→ **Goal of the exercise**
What you return must be every line below that includes the word "checked".

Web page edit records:
*** Begin section ***

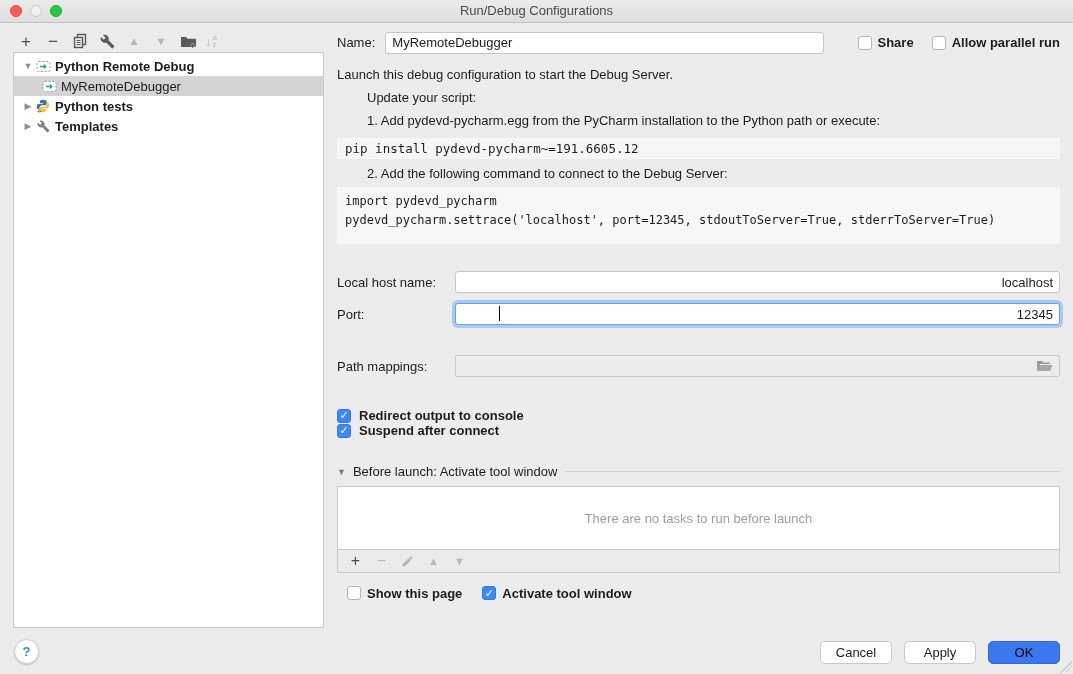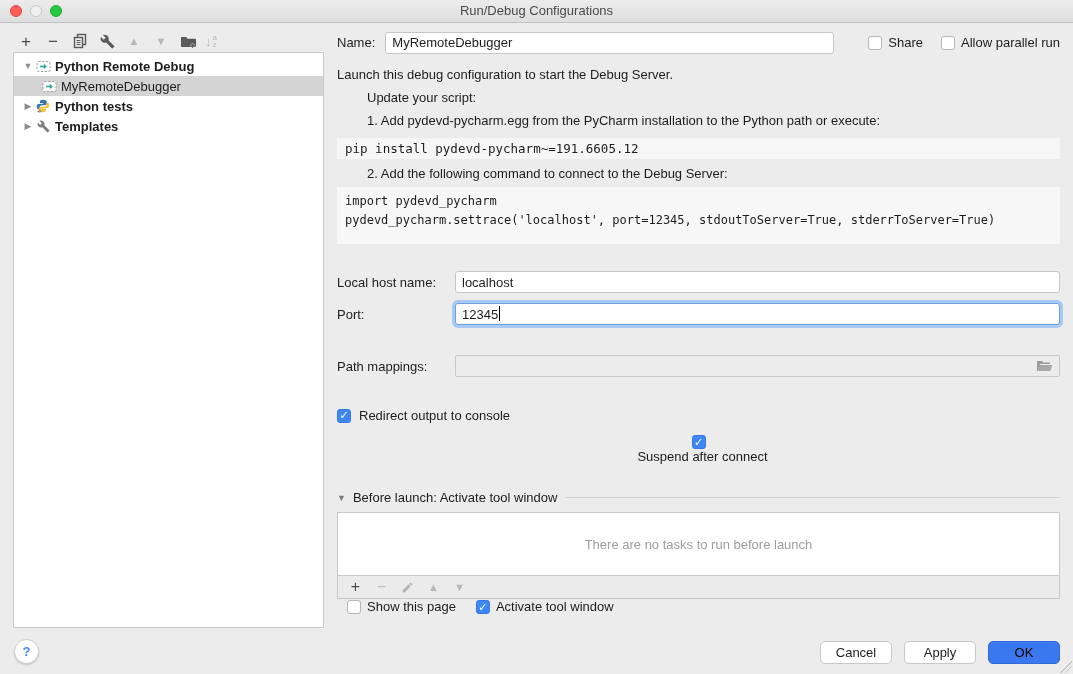--- a/index.html
+++ b/index.html
@@ -50,7 +50,7 @@
     display:inline-flex;align-items:center;justify-content:center;box-sizing:border-box;flex:0 0 14px;}
   .cb.checked{background:#3f87f5;border-color:#3579e8;color:#fff;font-size:11px;}
   .cb.checked::after{content:"✓";}
-  .cblabel{margin-left:6px;}
+  .cblabel{margin-left:6px;font-weight:bold;}
   .desc{margin-top:13px;line-height:16px;}
   .desc2{margin-top:7px;line-height:16px;margin-left:30px;}
   .codestrip{margin-top:9px;background:#f6f6f6;padding:2px 8px;height:17px;line-height:17px;

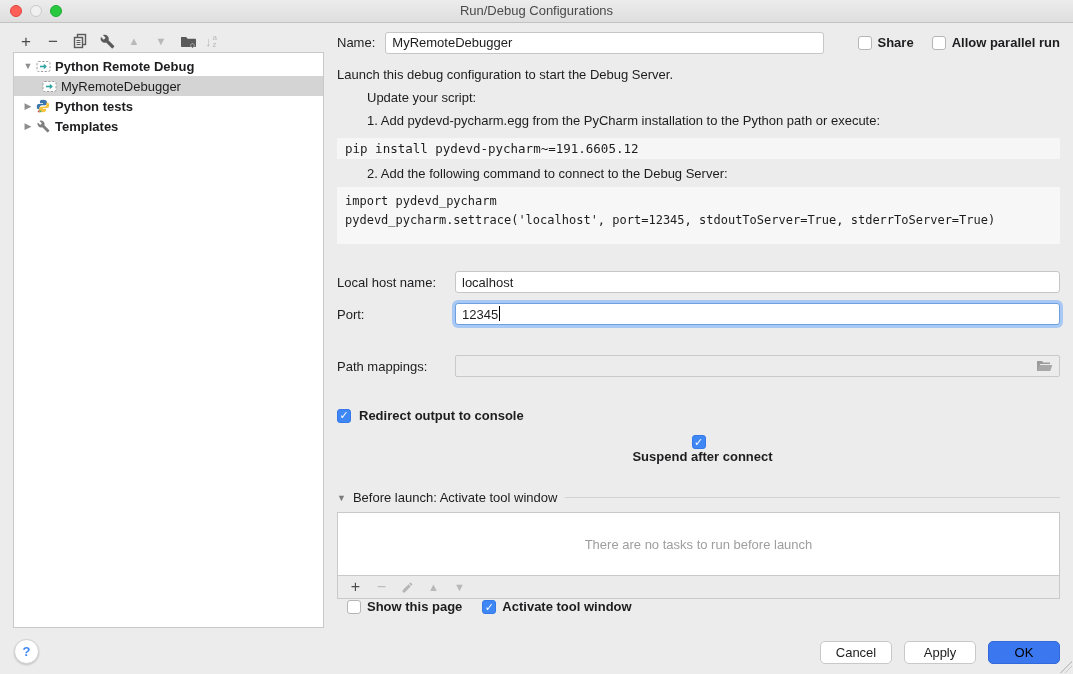--- a/index.html
+++ b/index.html
@@ -60,7 +60,7 @@
   .formrow{display:flex;align-items:center;height:22px;}
   .formrow .flabel{flex:0 0 118px;}
   .formrow .fwrap{flex:1;position:relative;display:flex;}
-  .formrow .text-input{flex:1;}
+  .formrow .text-input{flex:1;text-align:right;}
   .focused{border:1px solid #6f9fe3;box-shadow:0 0 0 3px #a8c9f4;}
   .caret{position:absolute;left:44px;top:3px;width:1px;height:15px;background:#000;}
   .pathfield{flex:1;height:22px;border:1px solid #c9c9c9;border-radius:2px;background:#ececec;

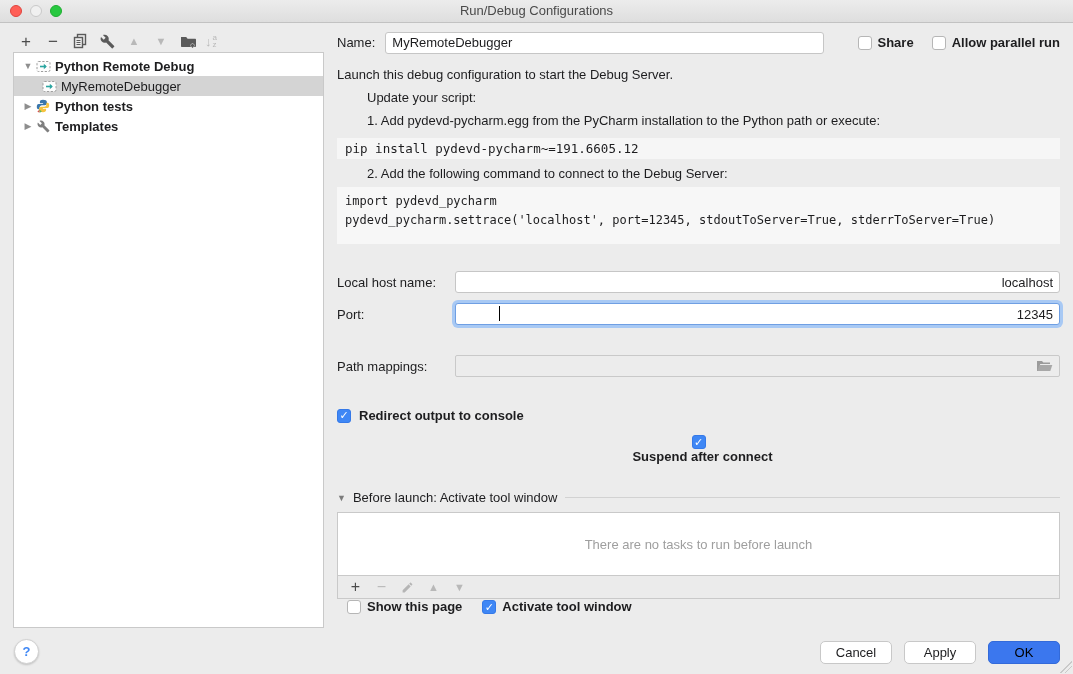--- a/index.html
+++ b/index.html
@@ -237,7 +237,7 @@
     <span class="cb checked"></span>
     <span class="cblabel">Redirect output to console</span>
   </div>
-  <div class="checkrow" style="margin-top:12px;flex-direction:column;">
+  <div class="checkrow" style="margin-top:0;">
     <span class="cb checked"></span>
     <span class="cblabel">Suspend after connect</span>
   </div>

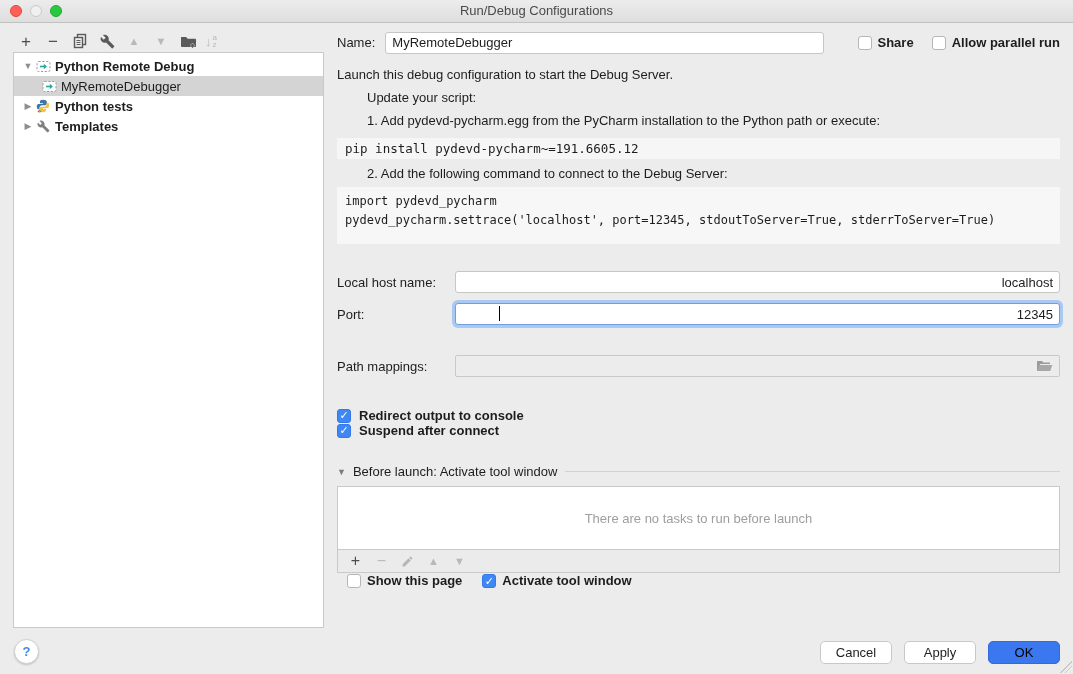--- a/index.html
+++ b/index.html
@@ -76,7 +76,7 @@
     display:flex;align-items:center;gap:7px;padding-left:8px;box-sizing:border-box;}
   .tasktb .tbtn{width:19px;height:19px;font-size:16px;}
   
-  .footcheck{display:flex;align-items:flex-end;padding-left:10px;}
+  .footcheck{margin-top:13px;display:flex;align-items:flex-start;padding-left:10px;}
   .footcheck .gap{width:20px;}
   .helpbtn{position:absolute;left:14px;bottom:10px;width:23px;height:23px;border-radius:50%;
     background:#fff;border:1px solid #d0d0d0;box-shadow:0 1px 2px rgba(0,0,0,.18);

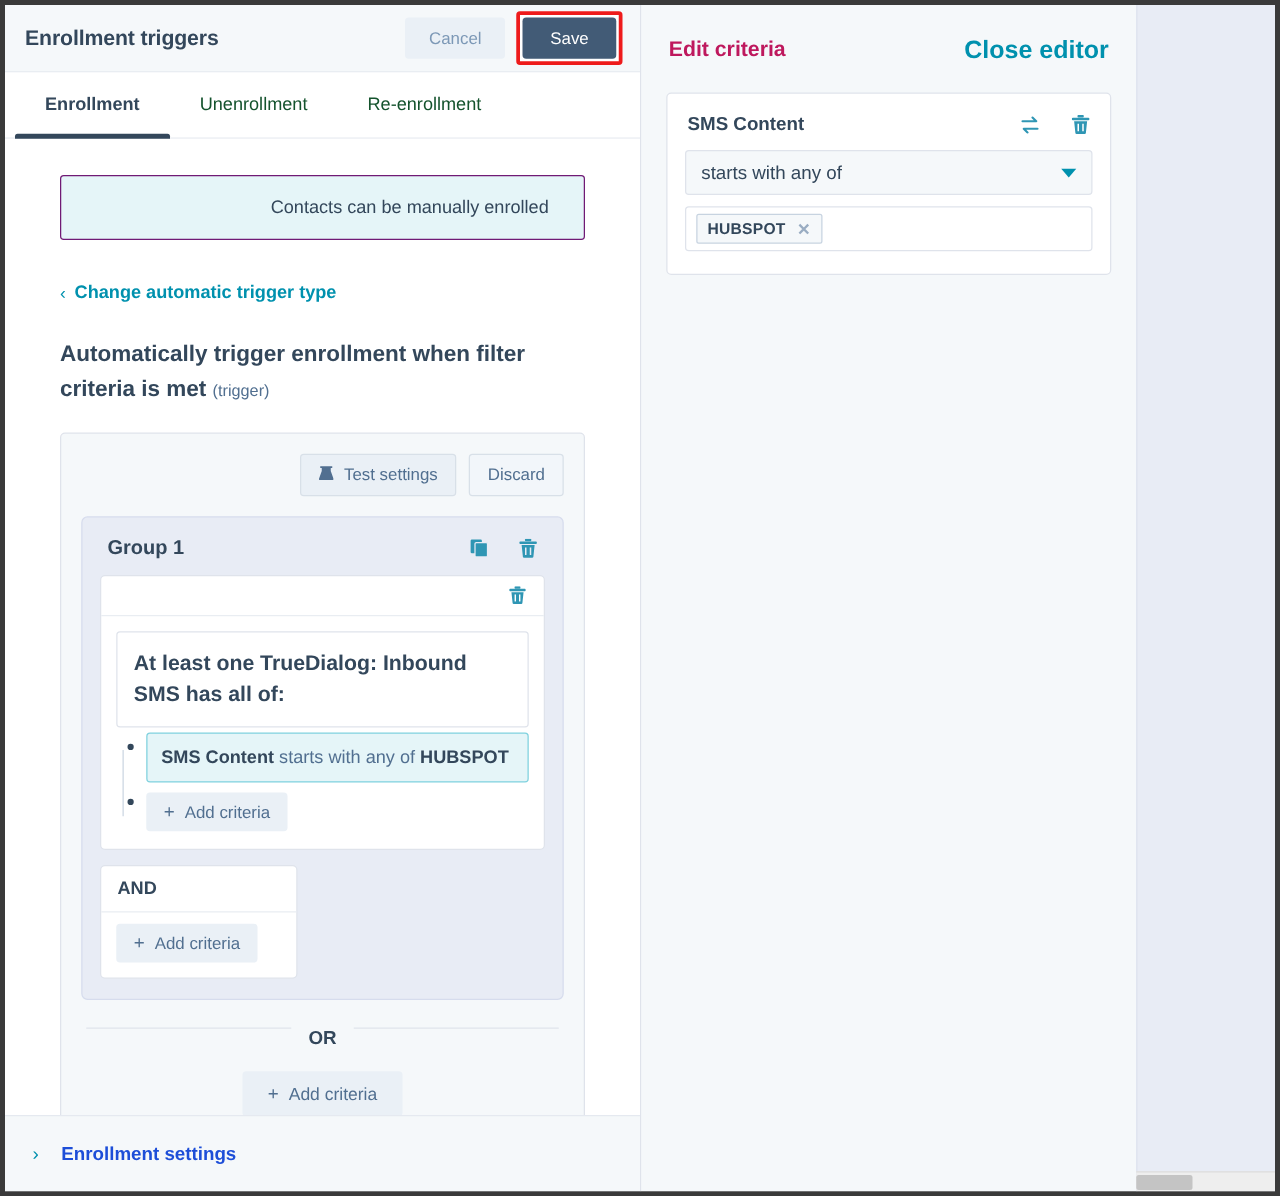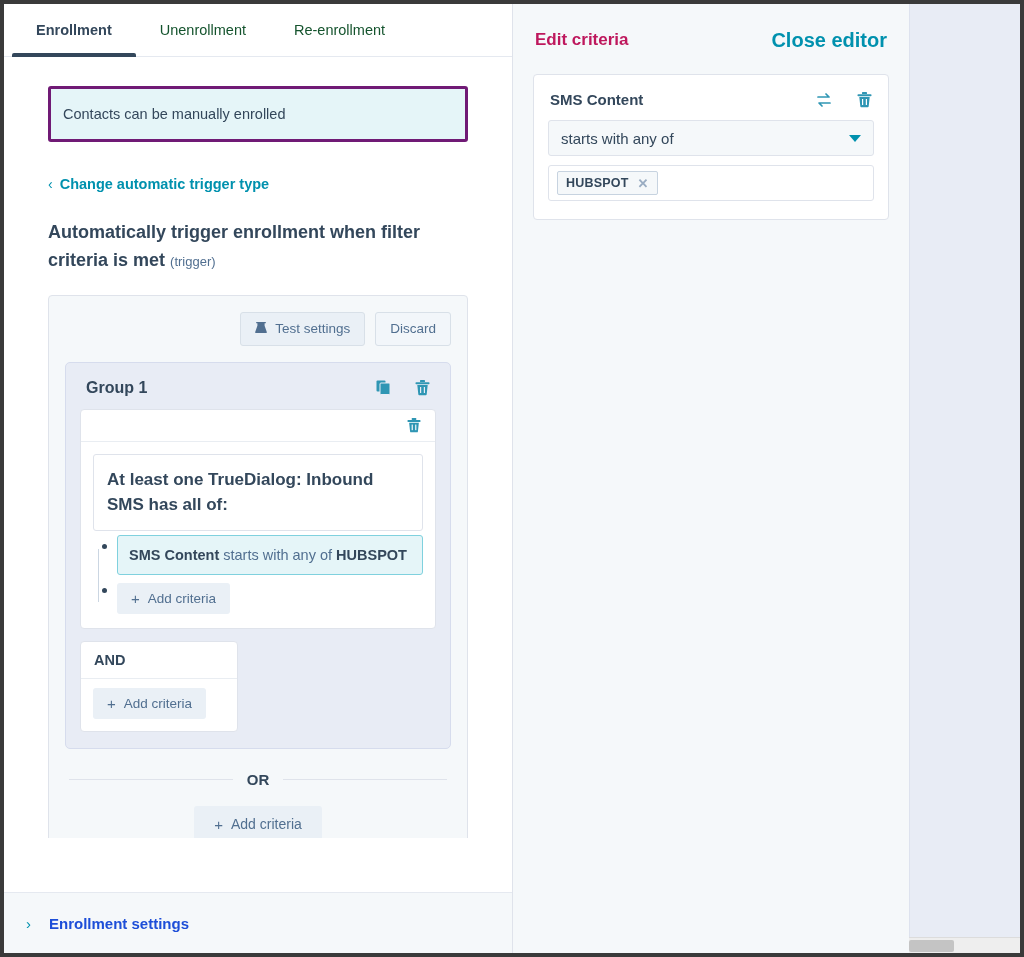--- a/index.html
+++ b/index.html
@@ -497,6 +497,15 @@
 
   <div id="left-panel">
 
+    <div class="panel-header">
+      <div class="panel-title">Enrollment triggers</div>
+      <div class="header-actions">
+        <button class="btn-cancel">Cancel</button>
+        <span class="save-wrap">
+          <button class="btn-save">Save</button>
+        </span>
+      </div>
+    </div>
 
     <div class="tabs">
       <div class="tab active">

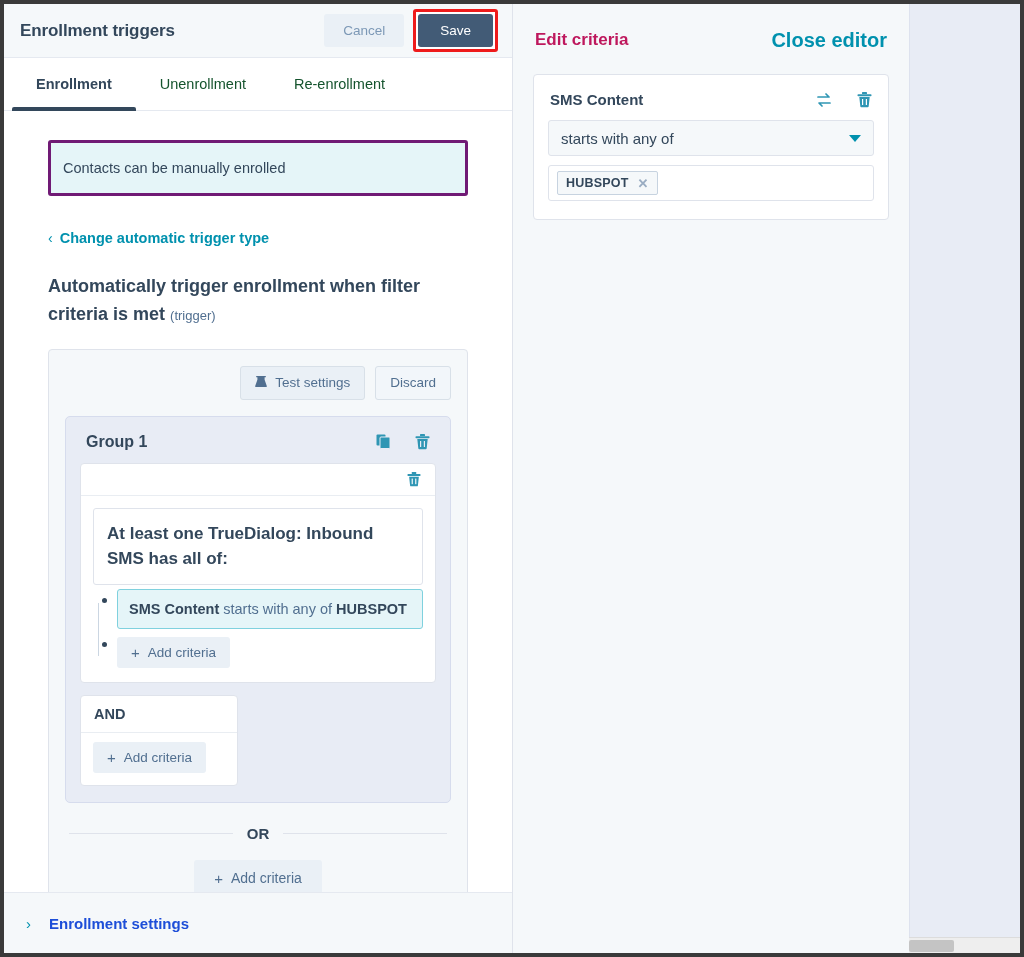--- a/index.html
+++ b/index.html
@@ -121,11 +121,12 @@
   .info-banner {
     margin: 29px 44px 0 44px;
     background: #e5f5f8;
-    border: 3px solid #701a75;
-    border-radius: 3px;
-    padding: 17px 12px;
+    border: 1px solid #701a75;
+    border-radius: 3px;
+    padding: 17px 28px;
     font-size: 14.5px;
     color: #33475b;
+    text-align: right;
   }
 
   .change-link {

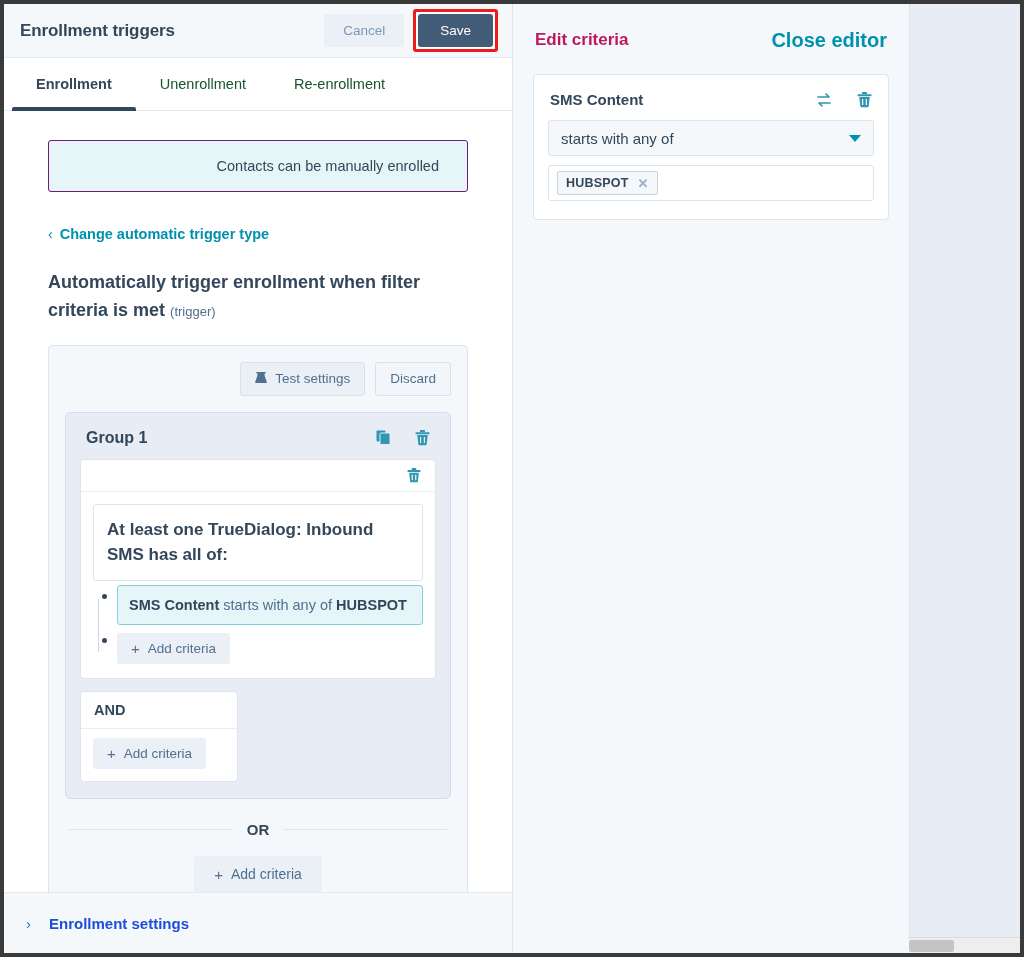--- a/index.html
+++ b/index.html
@@ -317,7 +317,6 @@
 
   .or-divider {
     display: flex;
-    align-items: center;
     gap: 14px;
     margin: 22px 4px 0 4px;
   }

*** End section ***

→ **Response to the task**
   .cb.checked{background:#3f87f5;border-color:#3579e8;color:#fff;font-size:11px;}
   .cb.checked::after{content:"✓";}
     <span class="cb checked"></span>
     <span class="cb checked"></span>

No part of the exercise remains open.